Listen to Episode 61
In this episode of #coachbetter spotlight, Kim chats with James Welsh, Director of the Florida Center for Instructional Technology.
Bonus: Watch the spotlight version of this episode on YouTube!
Researchers at the FCIT developed the Technology Integration Matrix in 2005 and have been continually updating not only the matrix, but also the resources and supporting materials. It a wealth of resources relevant for coaches working with teachers on technology for learning. Our conversation ranges from the history and development of the matrix to the ways that it’s being effectively implemented in schools around the world. From questioning strategies, to the phases of implementing the TIM with teachers, to observations about effective practice, this episode is full of practical takeaways for all technology coaches!
Here’s some helpful snippets of the broader conversation.
Tell us a bit about your background?
Prior to coming on to the staff and being the director of the center I have always incorporating a lot of technology into my teaching. The important thing to me has been about the connections you can make with students. A long time ago I worked at a tv station, and a bit of digital media work was in my past.
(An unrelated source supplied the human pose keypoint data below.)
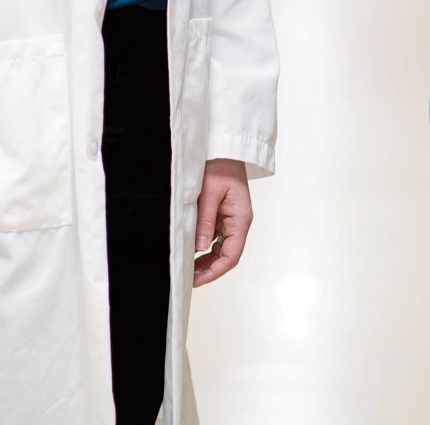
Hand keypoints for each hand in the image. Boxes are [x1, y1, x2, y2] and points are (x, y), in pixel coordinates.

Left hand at [192, 159, 253, 287]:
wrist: (224, 149)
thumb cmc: (220, 166)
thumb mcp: (209, 193)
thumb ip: (204, 221)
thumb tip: (199, 248)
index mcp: (241, 219)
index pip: (231, 255)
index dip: (215, 271)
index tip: (198, 280)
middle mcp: (239, 222)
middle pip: (227, 255)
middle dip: (209, 269)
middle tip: (189, 278)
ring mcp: (232, 219)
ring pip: (221, 248)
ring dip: (206, 260)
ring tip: (188, 268)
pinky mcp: (224, 215)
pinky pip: (216, 237)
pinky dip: (204, 247)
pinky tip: (191, 251)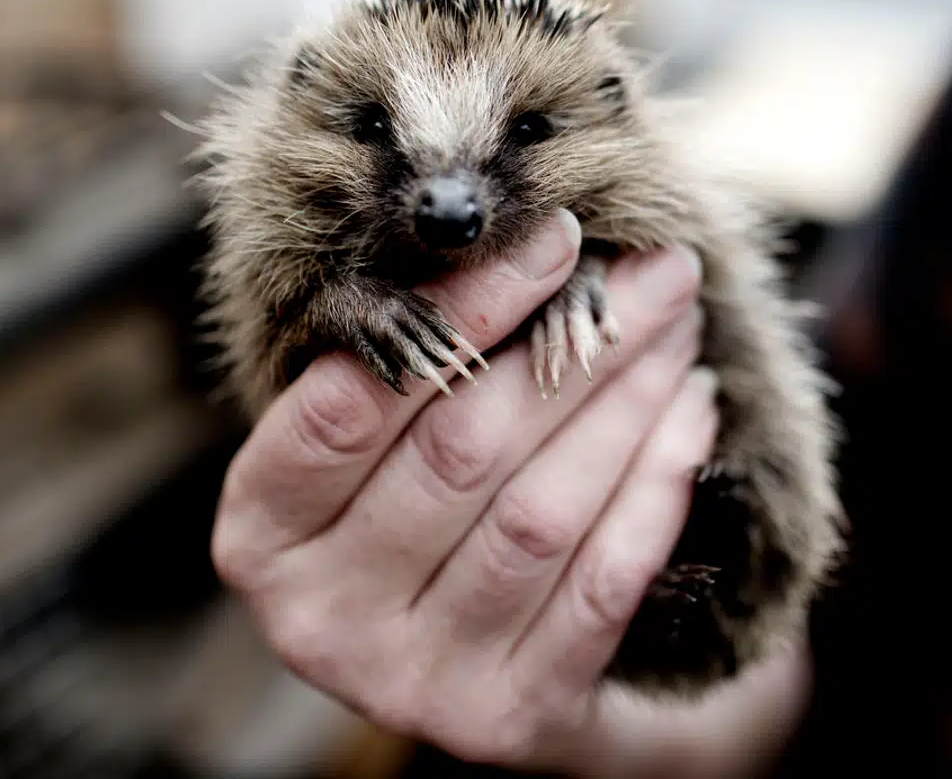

What grade levels did you teach, and how did you move from elementary to college?
Mostly 3rd and 4th grade. When I was a classroom teacher, I would come here to the center to do training. FCIT at the time, many years ago, there was a push for bringing laptops into teacher preparation, some students were, most were not. There was a program to increase that use, and we had funding, so they hired me to work on that. I was starting my masters and that led directly to my PhD. As a researcher, I have always been oriented towards literacy. I have always been interested in those processes and how digital environments influence them.
How has the technology integration matrix get started?
I was here at the center when it was being developed. We did it in collaboration with school districts all across Florida. We did a lot of focus groups, a lot of classroom observations. The core: the need we recognized was that there was no common language for classroom technology integration or what is important about it. As former teachers we knew intuitively it wasn’t about the boxes and wires, and we wanted to look at the language and why it matters. We had to explore the pedagogical dimensions. We needed to look at meaningful learning and meaningful learning environments.